Teresa Aranguren* 15/11/24
Mi primera imagen de Gaza es una fila de niñas y niños cogidos de la mano, ellas luciendo trenzas y coletas con lazos blancos que parecían mariposas prendidas en el pelo y todos con sus babis impolutos, como recién lavados. Al frente de la fila, a modo de guía del grupo, iba una niña algo mayor que el resto, aunque no debía tener más de doce años. Al cruzarse con la forastera que era yo, me dedicaron un “welcome” coral entre profusión de risas y agitar de manitas a modo de saludo. Era la hora de entrada a la escuela. La escuela de la UNRWA.

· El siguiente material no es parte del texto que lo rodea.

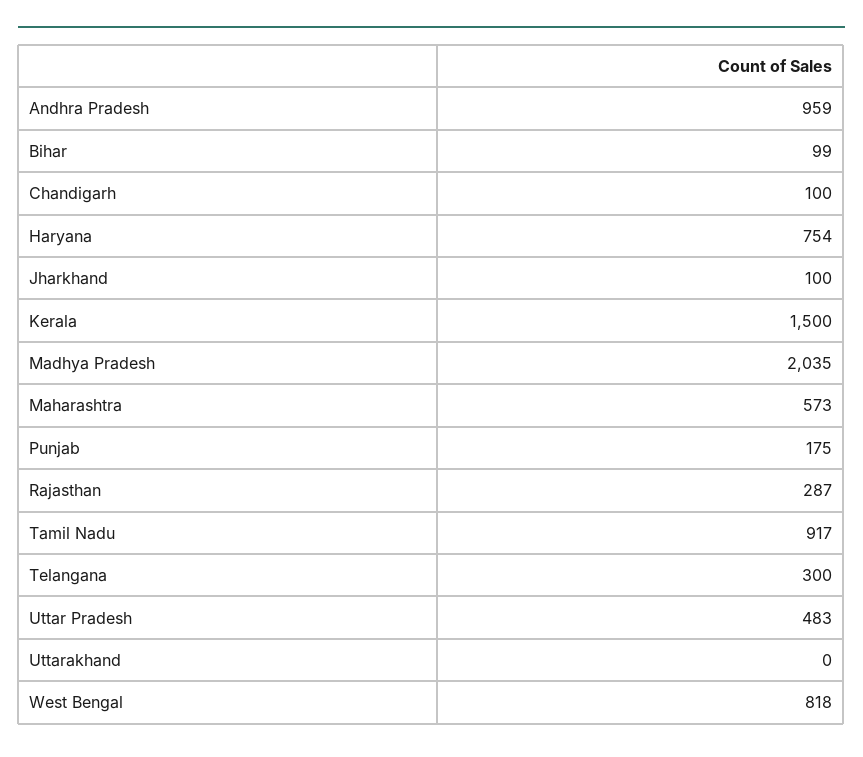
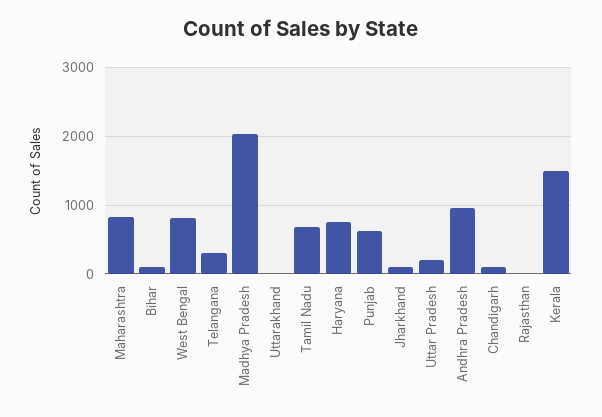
Maharashtra: 573 -> 800
Punjab: 175 -> 600
Rajasthan: 287 -> 0
Tamil Nadu: 917 -> 700
Uttar Pradesh: 483 -> 200

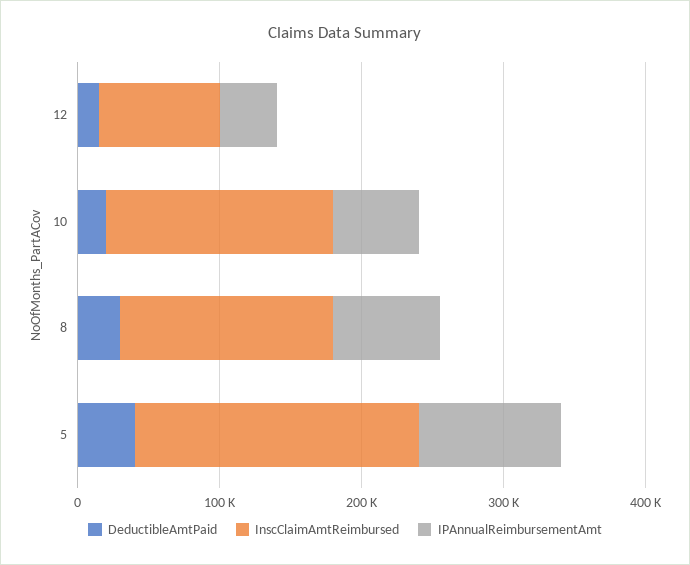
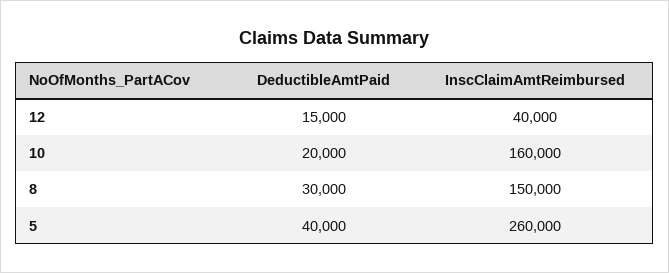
InscClaimAmtReimbursed, 12: 80000 -> 40000
IPAnnualReimbursementAmt, 12: 40000 -> none
IPAnnualReimbursementAmt, 10: 60000 -> none
IPAnnualReimbursementAmt, 8: 80000 -> none
InscClaimAmtReimbursed, 5: 200000 -> 260000
IPAnnualReimbursementAmt, 5: 100000 -> none

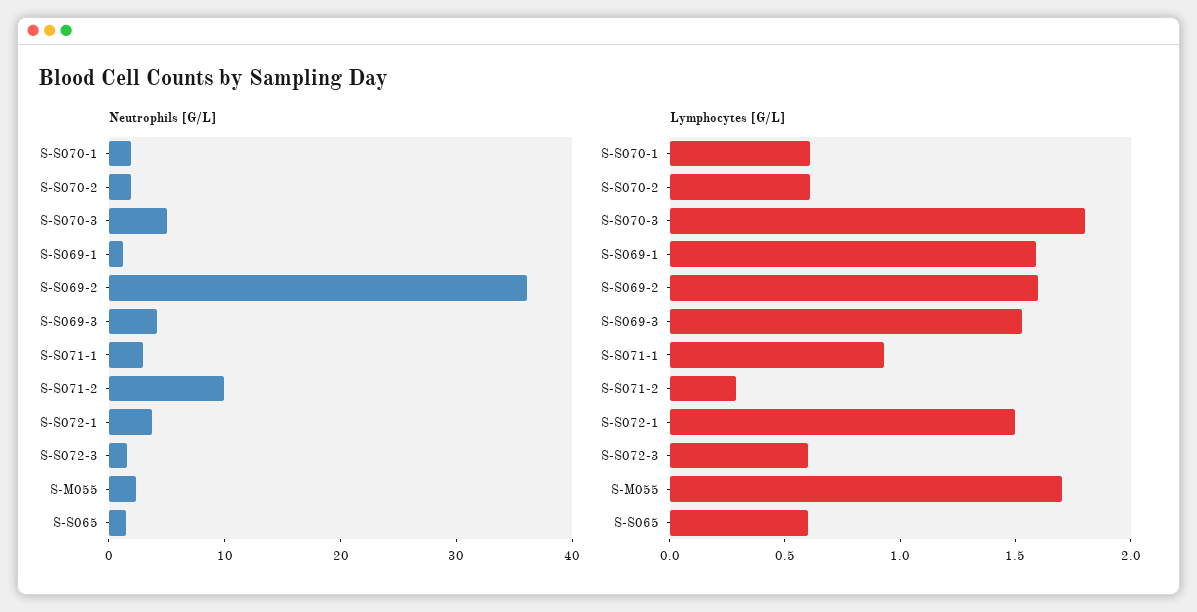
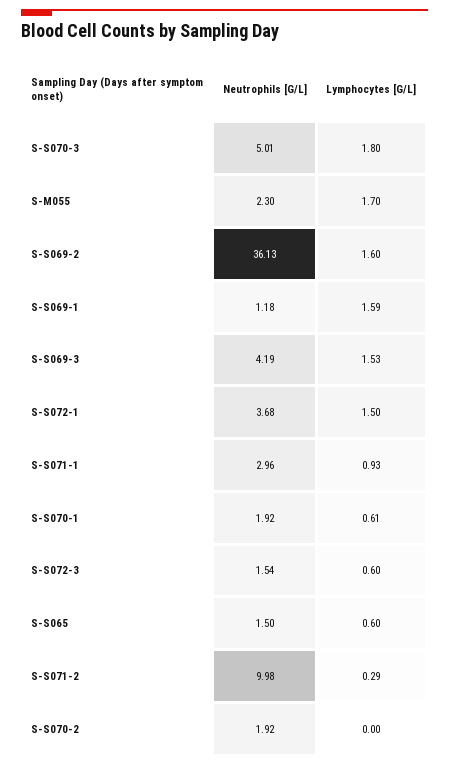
Lymphocytes [G/L], S-S070-2: 0.6 -> 0

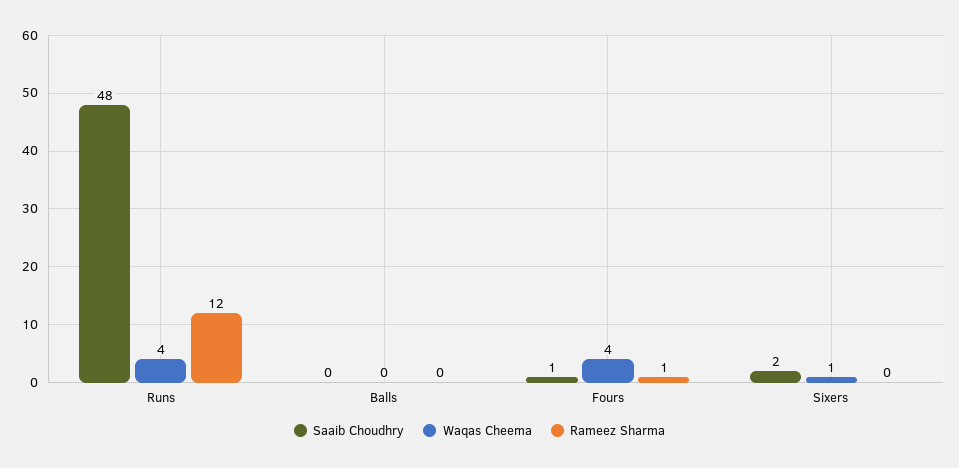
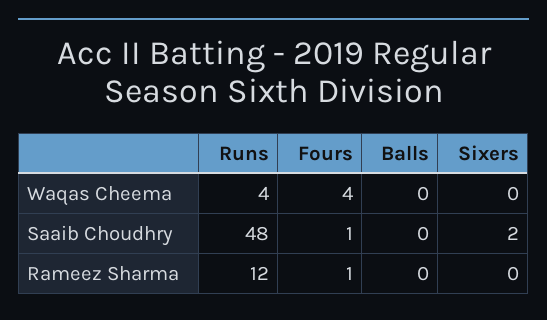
Waqas Cheema, Sixers: 1 -> 0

Era el año 1998, durante el primer gobierno de Benjamin Netanyahu, y había cierre de territorios, lo que significaba que no se podía entrar ni salir de la Franja, aunque mi condición de periodista europea me había permitido conseguir la imprescindible autorización de las autoridades militares israelíes para entrar en Gaza. Recuerdo la fila de camiones varados en el paso de Erezt con su carga de frutas, hortalizas y flores, pudriéndose al sol. En esa época los cierres de territorio tanto en Cisjordania como en Gaza eran constantes, las colonias crecían como setas en todo el territorio ocupado y el Primer Ministro israelí proclamaba a los cuatro vientos que los Acuerdos de Oslo eran papel mojado y que con él nunca habría un Estado palestino. Parecía que las cosas no podían ir a peor. Pero podían.